**Text segment**.
★ ★ ★ ★ ★ ★ ★
While Mr. Khatemi has been recognized abroad as the head of government of the Islamic republic, the real power there still resides in the unelected hands of Ayatollah Khamenei and other like-minded clerics who control the military and intelligence services and vet those individuals deemed suitable to stand for elected office. If the democratic opposition succeeds in getting its referendum and the regime recognizes the results, it would, for all intents and purposes, end the Islamic theocracy that has ruled over the country since the 1979 revolution.

Mr. Sazegra told the Sun yesterday that Tahkimeh Vahdat sought to gather handwritten signatures for the referendum petition inside the country to post on their new Web site, www.60000000.com, a site that hopes to eventually get 60,000,000 supporters for the referendum.

“We have received in the last two days already 350 e-mails containing the names of whole families, in some cases with 50 names each. This shows that the referendum is supported by the youth and their parents.” In the last two weeks, the Web site says 19,000 people have registered their support for the national vote. So concerned have the mullahs been about the Web site, that they have blocked access to it inside the country, borrowing a tactic from communist China.

“It’s fine that they want to block the Web site. We are just going to get the people to participate through the email,” he said. Mr. Sazegra said his organization planned to present the names of Iranians who sought the referendum to the United Nations and other international bodies. “We want to show the international community that this is the will of the Iranian people.”
★ ★ ★ ★ ★ ★ ★
Stored data entries
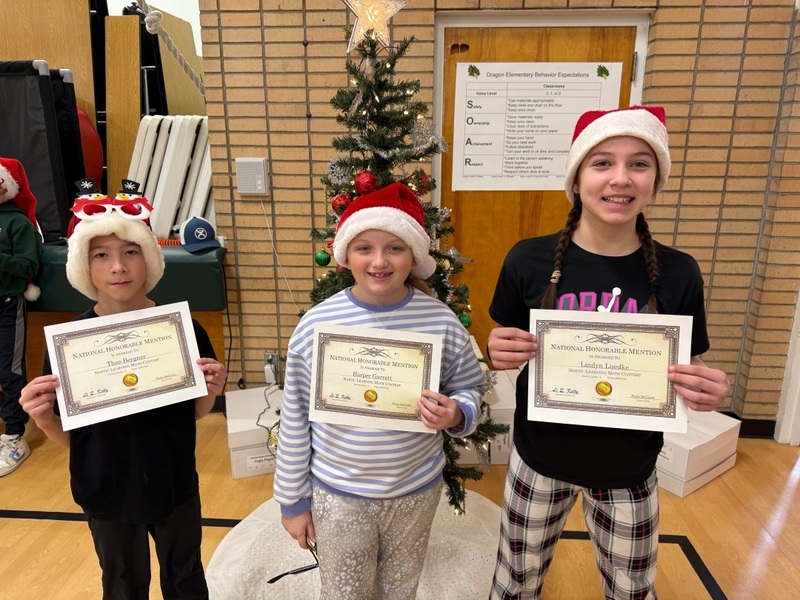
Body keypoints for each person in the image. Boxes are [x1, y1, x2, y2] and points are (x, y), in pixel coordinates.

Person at [487, 106, 731, 600]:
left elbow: (691, 365)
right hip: (538, 458)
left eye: (639, 164)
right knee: (515, 582)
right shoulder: (527, 259)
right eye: (601, 163)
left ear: (656, 181)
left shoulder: (679, 272)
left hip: (630, 468)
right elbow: (504, 343)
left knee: (632, 590)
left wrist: (707, 387)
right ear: (576, 178)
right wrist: (497, 350)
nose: (620, 178)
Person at [273, 182, 488, 600]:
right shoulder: (318, 325)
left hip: (416, 490)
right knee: (345, 590)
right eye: (364, 248)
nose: (379, 261)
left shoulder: (440, 321)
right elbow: (295, 416)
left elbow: (470, 385)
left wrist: (457, 413)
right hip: (340, 492)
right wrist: (292, 501)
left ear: (415, 256)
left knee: (400, 588)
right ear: (345, 255)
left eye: (395, 248)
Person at [19, 183, 227, 599]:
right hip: (105, 489)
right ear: (84, 266)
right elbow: (73, 439)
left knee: (185, 577)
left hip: (174, 483)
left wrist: (210, 389)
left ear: (149, 258)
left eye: (130, 252)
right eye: (102, 255)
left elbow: (193, 414)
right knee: (122, 584)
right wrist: (42, 418)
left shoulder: (182, 329)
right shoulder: (70, 344)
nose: (119, 267)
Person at [0, 157, 42, 476]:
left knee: (10, 372)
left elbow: (29, 267)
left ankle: (14, 435)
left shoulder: (17, 223)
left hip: (7, 304)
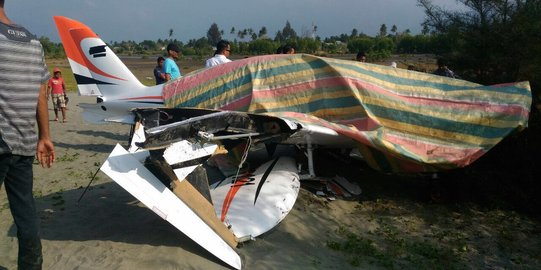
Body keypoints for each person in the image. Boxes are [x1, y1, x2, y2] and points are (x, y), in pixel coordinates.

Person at [0, 1, 56, 269]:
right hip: (24, 141)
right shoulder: (33, 42)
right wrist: (44, 136)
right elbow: (40, 93)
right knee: (25, 211)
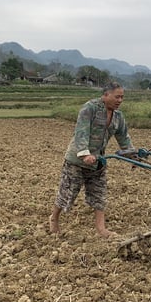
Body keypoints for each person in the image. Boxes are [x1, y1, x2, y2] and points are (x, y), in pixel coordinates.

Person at [49, 81, 133, 238]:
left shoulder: (118, 117)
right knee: (67, 192)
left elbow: (124, 138)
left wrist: (132, 155)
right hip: (77, 160)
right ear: (106, 95)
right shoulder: (90, 108)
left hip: (98, 161)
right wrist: (85, 153)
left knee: (99, 194)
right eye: (117, 97)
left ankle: (101, 228)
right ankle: (54, 218)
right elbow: (81, 131)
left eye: (122, 97)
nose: (120, 100)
★ ★ ★ ★ ★ ★ ★
**The task**.
Rewrite the article on the Iranian referendum petition, starting at "While Mr. Khatemi" and ending at "the 1979 revolution.", with "clerics" changed to "religious leaders". You can set the rows aside; they aren't needed.

**Response to this exercise**.
While Mr. Khatemi has been recognized abroad as the head of government of the Islamic republic, the real power there still resides in the unelected hands of Ayatollah Khamenei and other like-minded religious leaders who control the military and intelligence services and vet those individuals deemed suitable to stand for elected office. If the democratic opposition succeeds in getting its referendum and the regime recognizes the results, it would, for all intents and purposes, end the Islamic theocracy that has ruled over the country since the 1979 revolution.